• _Exercise 1_:
Repeat, word for word, the records that follow the commit page. Leave the pictures out of your copy.

• _Text under study_:
——
Browse Source

Allocate per_worker array lazily, to divide data handle weight by something by an order of 10x

Samuel Thibault 9 years ago
parent
commit
cc2c83286c

+ 9 - 0
src/datawizard/coherency.c

@@ -893,7 +893,16 @@ int starpu_idle_prefetch_task_input_on_node(struct starpu_task *task, unsigned n
 static struct _starpu_data_replicate *get_replicate(starpu_data_handle_t handle, enum starpu_data_access_mode mode, int workerid, unsigned node)
 {
 	if (mode & (STARPU_SCRATCH|STARPU_REDUX))
+	{
+		if (!handle->per_worker)
+		{
+			_starpu_spin_lock(&handle->header_lock);
+			if (!handle->per_worker)
——
• _Exercise 2_:
Answer these questions from the commit page:
(a) Who is named as the author of the commit?
(b) Which file does the commit change?
(c) Which lock is taken when handle->per_worker is not yet set?
——
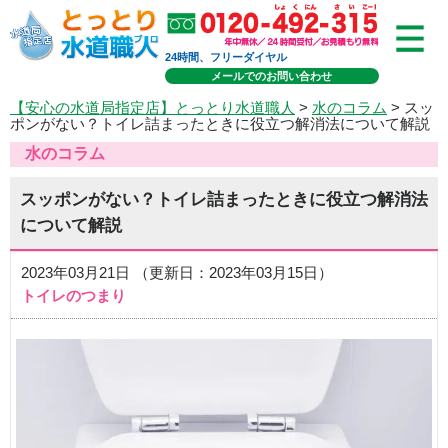
24時間、フリーダイヤル
メールでのお問い合わせ
【安心の水道局指定店】とっとり水道職人
>
水のコラム
> スッ
ポンがない？トイレ詰まったときに役立つ解消法について解説
水のコラム
スッポンがない？トイレ詰まったときに役立つ解消法
について解説
2023年03月21日 （更新日：2023年03月15日）
トイレのつまり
——
• _Answer 1_:
24時間、フリーダイヤル
メールでのお問い合わせ
【安心の水道局指定店】とっとり水道職人
>
水のコラム
> スッ
ポンがない？トイレ詰まったときに役立つ解消法について解説
水のコラム
スッポンがない？トイレ詰まったときに役立つ解消法
について解説
2023年03月21日 （更新日：2023年03月15日）
トイレのつまり

• _Answer 2_:
(a) Samuel Thibault
(b) src/datawizard/coherency.c
(c) handle->header_lock, taken with _starpu_spin_lock